* [Document extract]:
....................

Removed from the list 
The names of certain people initially declared personae non gratae were taken out of the list following formal requests and apologies on their part.
 Nagehan Alçı, Turkish journalist of Akşam, was blacklisted in 2009 after a two-day visit to Nagorno-Karabakh for research purposes. It was reported that she had referred to Nagorno-Karabakh as "100% Armenian land" in an interview on a television channel broadcast in Nagorno-Karabakh Alçı later denied making such a statement, saying she had never mentioned the history of the region at all. In 2013, she sent a request to the Azerbaijani government asking to exclude her from the "black list" and reaffirming her support of the territorial integrity of "brotherly Azerbaijan". Her request was granted in December 2013.
 Aleksey Mitrofanov, Russian politician, was blacklisted in 2011 for attending the opening ceremony of a banquet hall in Stepanakert. In a letter to the Azerbaijani foreign ministry, he expressed "sincere regret" for having visited Nagorno-Karabakh. The ban on his entry to Azerbaijan was lifted in September 2013.
 James Brooke, an American journalist blacklisted in 2011, was taken down from the list around the same time.
 Al Bano, Italian singer, was declared persona non grata in 2010, after giving a concert in Nagorno-Karabakh. In November 2013, the ban was lifted, after a letter was sent by Al Bano to the Azerbaijani foreign ministry in which stated he had had no information about the situation around Nagorno-Karabakh at the time of his visit. In December 2013, Al Bano visited Azerbaijan together with other Italian pop stars of the 1970s and performed at a joint concert.
 Jürgen Klimke, member of the German Parliament, was on the list since September 2013, after holding a meeting with members of the Armenian community of Nagorno-Karabakh in Stepanakert. In his letter to the Azerbaijani government, Klimke said his visit had been unplanned and he had no idea of its repercussions. He voiced his support for Azerbaijan's territorial integrity and expressed regret with regard to his visit. His name did not appear on the list as of 17 March 2014.
 Constantin Moscovici, Moldovan singer, was excluded from the list in February 2014, after he stated in a letter that his visit to Nagorno-Karabakh was not deliberate and that his position on the territorial integrity of Azerbaijan coincided with that of his country.
 Artemy Lebedev, Russian designer and businessman, was removed from the list in February 2015 after a letter of apology sent to the Azerbaijani ambassador in Russia. In his LiveJournal account, Lebedev wrote that five years prior he had done "a foolish thing" by visiting Nagorno-Karabakh without having done enough research and without a special permission from Azerbaijan. He called on others to obtain one if they ever decide to visit the region.
 Luis Faraoni, sub-editor of the newspaper Tiempo Argentino, was excluded from the list in April 2015, after expressing regret for visiting Nagorno-Karabakh and voicing his support for the territorial integrity of Azerbaijan in a letter addressed to the Ministry of Foreign Affairs of Azerbaijan.
 Swedish diplomat and former EU special representative in the South Caucasus Peter Semneby was excluded from the list in April 2015. According to the spokesperson of the Azerbaijan Ministry of Foreign Affairs, Semneby had said in a letter sent to the Ministry that his unauthorised trip to Nagorno-Karabakh had enabled him to conclude that his opinion on the conflict in fact coincided with that of Azerbaijan. Semneby refused to comment on the fact that he had been blacklisted from 2012 to 2015.

....................

(Data excerpts)

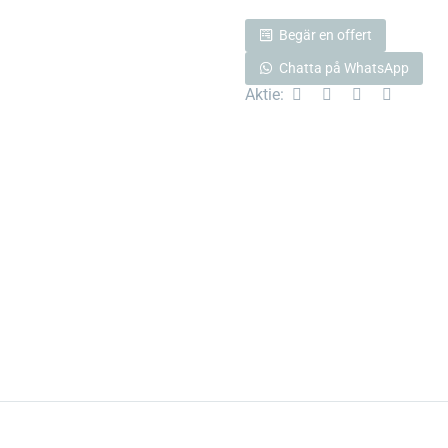
Begär en offert
Chatta på WhatsApp
Aktie:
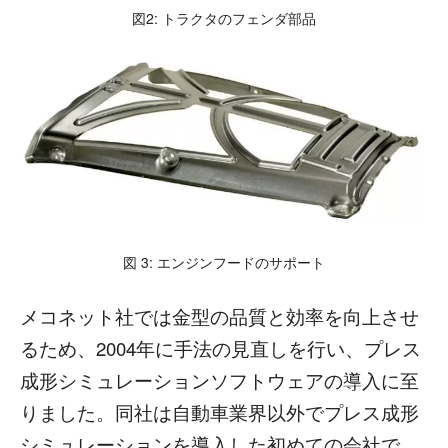
図2: トラクタのフェンダ部品
図 3: エンジンフードのサポート
メコネット社では金型の品質と効率を向上させ
るため、2004年に手法の見直しを行い、プレス
成形シミュレーションソフトウェアの導入に至
りました。同社は自動車業界以外でプレス成形
シミュレーションを導入した初めての会社で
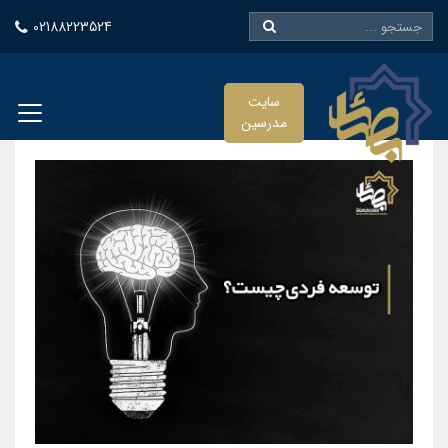
02188223524
سایت
مدرسین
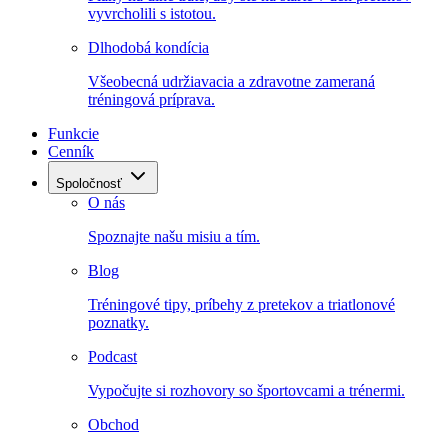
vyvrcholili s istotou.
Dlhodobá kondícia
Všeobecná udržiavacia a zdravotne zameraná
tréningová príprava.
Funkcie
Cenník
Spoločnosť
O nás
Spoznajte našu misiu a tím.
Blog
Tréningové tipy, príbehy z pretekov a triatlonové
poznatky.
Podcast
Vypočujte si rozhovory so športovcami a trénermi.
Obchod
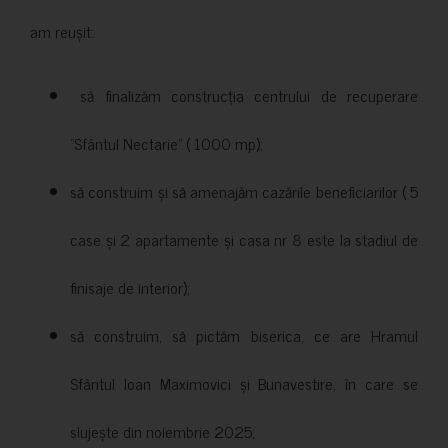
am reușit:
să finalizăm construcția centrului de recuperare
”Sfântul Nectarie” ( 1000 mp);
să construim și să amenajăm cazările beneficiarilor ( 5
case și 2 apartamente și casa nr 8 este la stadiul de
finisaje de interior);
să construim, să pictăm biserica, ce are Hramul
Sfântul Ioan Maximovici și Bunavestire, în care se
slujește din noiembrie 2025;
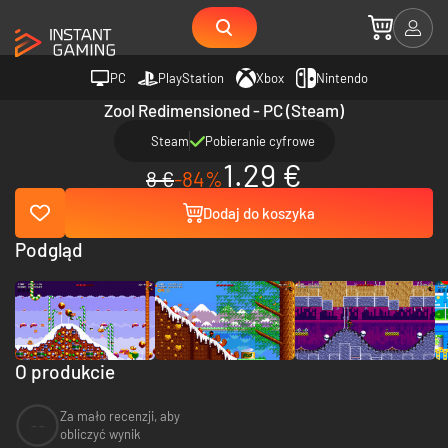
PC
PlayStation
Xbox
Nintendo
Zool Redimensioned - PC (Steam)
Steam
Pobieranie cyfrowe
1.29 €
8 €
-84%
Dodaj do koszyka
Podgląd
O produkcie
Za mało recenzji, aby
--
obliczyć wynik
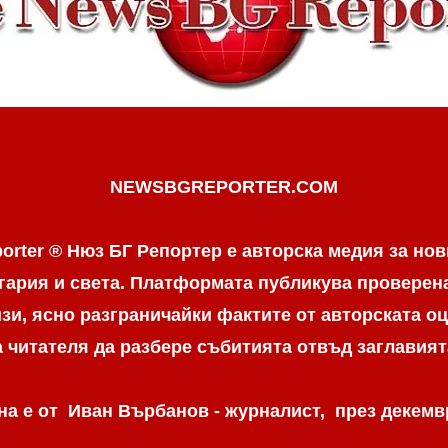
NEWSBGREPORTER.COM
orter ® Нюз БГ Репортер е авторска медия за нов
гария и света. Платформата публикува провере
и, ясно разграничaйки фактите от авторската оц
а читателя да разбере събитията отвъд заглавият
а е от Иван Върбанов - журналист, през декемвр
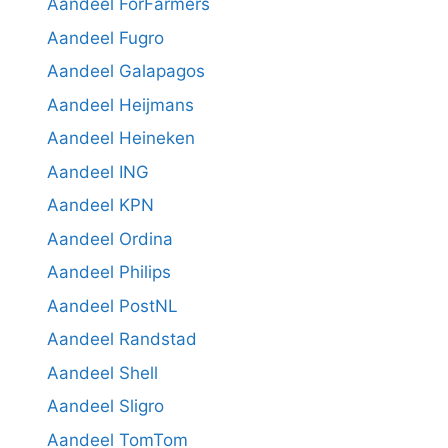
Aandeel ForFarmers
Aandeel Fugro
Aandeel Galapagos
Aandeel Heijmans
Aandeel Heineken
Aandeel ING
Aandeel KPN
Aandeel Ordina
Aandeel Philips
Aandeel PostNL
Aandeel Randstad
Aandeel Shell
Aandeel Sligro
Aandeel TomTom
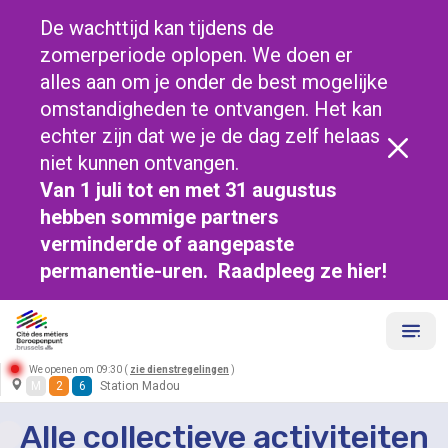
De wachttijd kan tijdens de
zomerperiode oplopen. We doen er
alles aan om je onder de best mogelijke
omstandigheden te ontvangen. Het kan
echter zijn dat we je de dag zelf helaas
niet kunnen ontvangen.
Van 1 juli tot en met 31 augustus
hebben sommige partners
verminderde of aangepaste
permanentie-uren. Raadpleeg ze
hier!
We openen om 09:30 (
zie dienstregelingen
)
M
2
6
Station Madou
Alle collectieve activiteiten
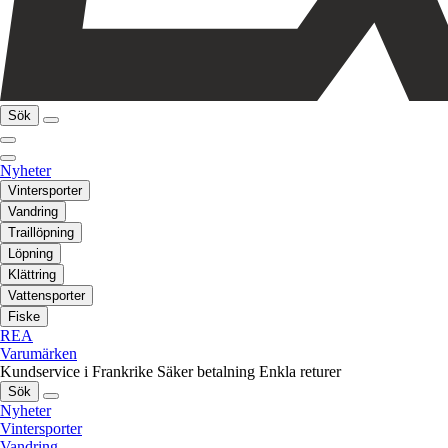
Sök
Nyheter
Vintersporter
Vandring
Traillöpning
Löpning
Klättring
Vattensporter
Fiske
REA
Varumärken
Kundservice i Frankrike
Säker betalning
Enkla returer
Sök
Nyheter
Vintersporter
Vandring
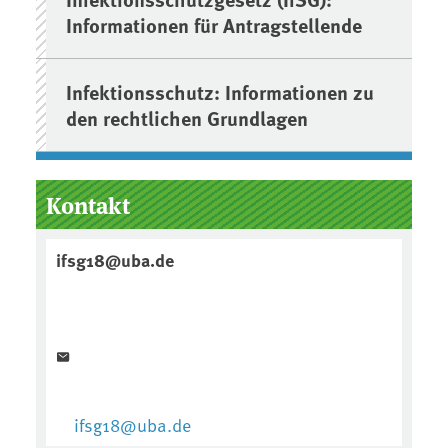
Informationen für Antragstellende
Infektionsschutz: Informationen zu
den rechtlichen Grundlagen
Kontakt
ter
ifsg18@uba.de
derratte
ifsg18@uba.de
lle: UBA/PD Dr. Erik Schmolz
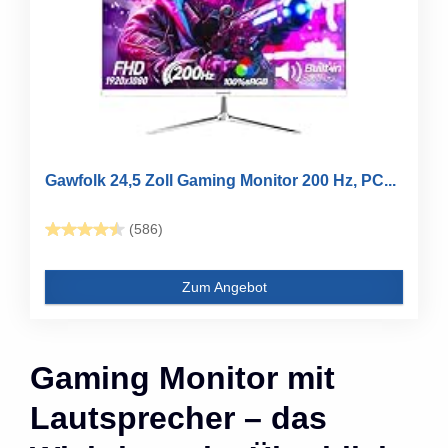
Gawfolk 24,5 Zoll Gaming Monitor 200 Hz, PC...
(586)
Zum Angebot
Gaming Monitor mit
Lautsprecher – das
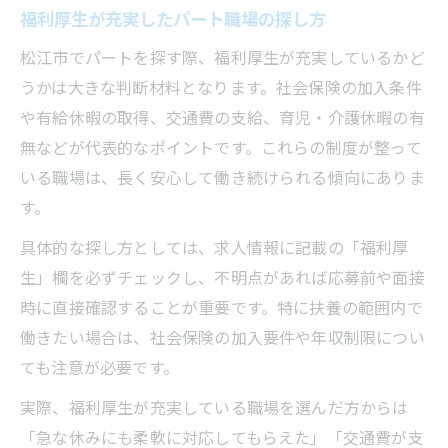
福利厚生が充実したパート職場の探し方
松江市でパートを探す際、福利厚生が充実しているかど
うかは大きな判断材料となります。社会保険の加入条件
や有給休暇の取得、交通費の支給、育児・介護休暇の有
無などが代表的なポイントです。これらの制度が整って
いる職場は、長く安心して働き続けられる傾向にありま
す。
具体的な探し方としては、求人情報に記載の「福利厚
生」欄を必ずチェックし、不明点があれば応募前や面接
時に直接確認することが重要です。特に扶養の範囲内で
働きたい場合は、社会保険の加入要件や年収制限につい
ても注意が必要です。
実際、福利厚生が充実している職場を選んだ方からは
「急な休みにも柔軟に対応してもらえた」「交通費が支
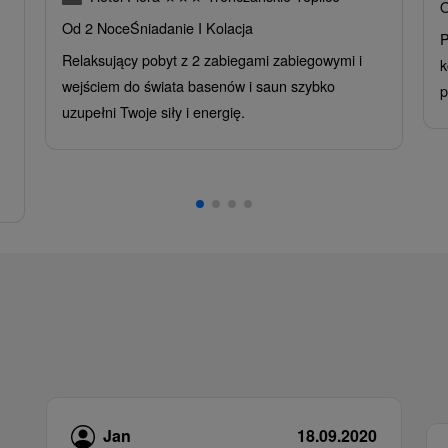
O
Od 2 Noce
Śniadanie I Kolacja
P
Relaksujący pobyt z 2 zabiegami zabiegowymi i
k
wejściem do świata basenów i saun szybko
p
uzupełni Twoje siły i energię.
Jan
18.09.2020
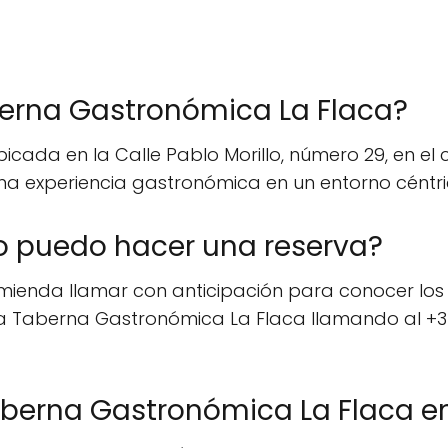
erna Gastronómica La Flaca?
cada en la Calle Pablo Morillo, número 29, en el
 una experiencia gastronómica en un entorno céntri
mo puedo hacer una reserva?
omienda llamar con anticipación para conocer los
r a Taberna Gastronómica La Flaca llamando al +3
berna Gastronómica La Flaca en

....................

* [Things to do]:
a - Copy out the records from the line containing "Gawfolk 24,5 Zoll" through the end of the records, both ends included, and leave out the pictures.
b - Continue the text on people removed from Azerbaijan's persona non grata list from where it stops.

* [Expected responses]:
a -
Gawfolk 24,5 Zoll Gaming Monitor 200 Hz, PC...
(586)
Zum Angebot
Gaming Monitor mit
Lautsprecher – das
福利厚生が充実したパート職場の探し方
松江市でパートを探す際、福利厚生が充実しているかど
うかは大きな判断材料となります。社会保険の加入条件
や有給休暇の取得、交通費の支給、育児・介護休暇の有
無などが代表的なポイントです。これらの制度が整って
いる職場は、長く安心して働き続けられる傾向にありま
す。
具体的な探し方としては、求人情報に記載の「福利厚
生」欄を必ずチェックし、不明点があれば応募前や面接
時に直接確認することが重要です。特に扶養の範囲内で
働きたい場合は、社会保険の加入要件や年収制限につい
ても注意が必要です。
実際、福利厚生が充実している職場を選んだ方からは
「急な休みにも柔軟に対応してもらえた」「交通費が支
O
Od 2 Noce
Śniadanie I Kolacja
P
Relaksujący pobyt z 2 zabiegami zabiegowymi i
k
wejściem do świata basenów i saun szybko
p
uzupełni Twoje siły i energię.
Jan
18.09.2020
erna Gastronómica La Flaca?
cada en la Calle Pablo Morillo, número 29, en el
 una experiencia gastronómica en un entorno céntri
mo puedo hacer una reserva?
omienda llamar con anticipación para conocer los
r a Taberna Gastronómica La Flaca llamando al +3
berna Gastronómica La Flaca en

b -
The names of  Yannick Pelletier and  Kevin O'Connell were removed from the list in the wake of the 42nd Chess Olympiad held in Baku, after official letters were submitted on their part to the Ministry of Foreign Affairs of Azerbaijan which the Ministry quoted as expressing regret for visiting the occupied territories of Azerbaijan and reaffirming Azerbaijan's territorial integrity.

Reaction

Azerbaijan
Official
Foreign Ministry of Azerbaijan spokesman Elman Abdullayev said the list is incomplete due to an ongoing investigation of more potential entry violations. Abdullayev also claimed that "if the person who visited the occupied territories of Azerbaijan without the permission of the Azerbaijani side, regrets his actions, aware of the illegality of his visit and will appeal to the relevant authorities of Azerbaijan with an explanation, the Azerbaijani side is willing to consider this appeal on the exclusion of that person from the list."

Non-official
Investigative journalist and radio reporter Khadija Ismayilova, known for her anti-government publications, has noted that some of the people whose names appear on the list, especially those for whom no reason for the ban has been listed, are in fact journalists and human rights activists who apparently were barred from entering Azerbaijan for criticising the Azerbaijani government in their articles, as it was not evident if they had ever visited Nagorno-Karabakh.

Armenia and Nagorno-Karabakh
The Ministry of Foreign Affairs of the Nagorno-Karabakh Republic has criticised the Azerbaijan stance, stating: Azerbaijan replaces the conflict settlement process with attempts to transfer the issue to the auspice of the UN, Council of Europe, European Parliament, and other international organizations. Meanwhile, the Azerbaijani party's requirement for the international organizations, states, and political figures to recognize the territorial integrity of Azerbaijan grows into a political farce and its declaration of the citizens visiting the NKR "persona non grata" – into a comedy. The position of Azerbaijan is fully deprived of even hints of readiness for any compromise or concessions. This reconfirms the fact that official Baku doesn't want to resolve the Karabakh issue, trying to shift the blame for the failure onto Armenia.

International
Official
Following Azerbaijan's protests, governments of some countries whose citizens visited the occupied territory, as well as establishments that they were affiliated with at the time of the visit, described these visits as "personal decisions" of the said individuals and stated that those visits did not represent their official position.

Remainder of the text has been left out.